This is a guest post from Diana Baur, amazing ceramic artist, restorer of homes and furniture and world citizen, originally published on her blog “La Bella Vita”. It struck a chord when I read it so I asked her to post it here. Disorganized minds unite!
I have a confession to make. I’m disorganized.
I work hard at hiding my chaos from the viewing public. It’s there to see, of course – the haphazard receipts in my purse, the lack of coherency in my closet, the socks (and more) under the bed. Even as I have tried to reduce and simplify to get a handle on the disorder, I admit none of it comes naturally.
I cannot tell you how it was to own and operate a five star B&B and keep this part of me squirreled away indefinitely from the viewing public. It’s one thing to start each working day at point zero and bring everything to a high standard. It’s an entirely different thing to start at point minus twenty and do the same thing. It ate up a lot of my life force to do that. More than I care to think about.

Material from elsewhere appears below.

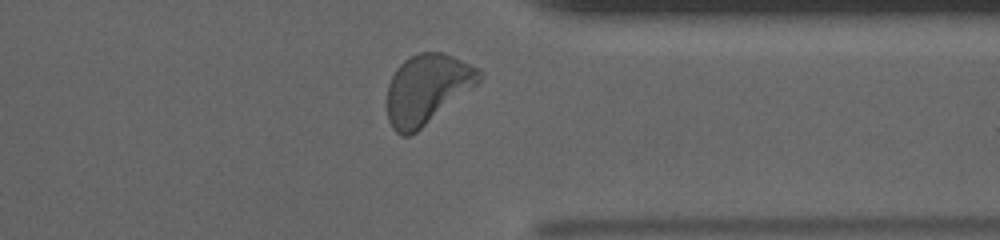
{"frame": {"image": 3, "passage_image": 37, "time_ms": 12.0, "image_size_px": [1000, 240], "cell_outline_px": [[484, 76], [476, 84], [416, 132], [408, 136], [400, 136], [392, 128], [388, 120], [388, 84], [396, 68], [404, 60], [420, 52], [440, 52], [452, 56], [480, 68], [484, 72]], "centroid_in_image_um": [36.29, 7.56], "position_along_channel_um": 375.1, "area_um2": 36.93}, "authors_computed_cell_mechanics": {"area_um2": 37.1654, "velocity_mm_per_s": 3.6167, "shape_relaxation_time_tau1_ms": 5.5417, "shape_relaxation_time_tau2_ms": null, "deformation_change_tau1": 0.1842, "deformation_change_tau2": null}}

I am not going to sit here and say I didn’t enjoy it. I enjoyed a great deal of it. But I spent too much time fussing about all the things that were not, in my mind’s eye, perfect. To complicate things, the property was 400 years old. If there’s something that’s never going to be perfect, it’s a 400 year old stone house.
I have often considered the irony of that.
I missed, in those days, the big glaring elephant in the room. And the elephant knew this: People were not coming to our B&B for perfection. They were coming there because of us, our story, and what we had created. And the warm, inviting atmosphere came, in large part, from my sense of chaos and willingness to throw things together in such a way that they felt comfortable but not planned. They were coming for the creative energy on our little hill in the wine country.
The part of me that shames me was actually responsible for creating the very thing people loved. It wasn’t perfection they were looking for after all; it was rather the magic that came from whirling creativity that expresses itself on occasion as a hot mess.
Now, all these years later, I consider the ultimate irony in that and feel grateful for it.
I learned from this. Changing my basic nature is not going to happen. And I find that I no longer want to. I am accepting that there is only so much order I can demand of myself without being self-destructive. And while I’m pretty sure I’ll never completely get away from the small voice demanding some kind of unattainable perfection, I will learn to hush her as I choose my paints and clay and messy sock draw over the dust rag and Swiffer one more time.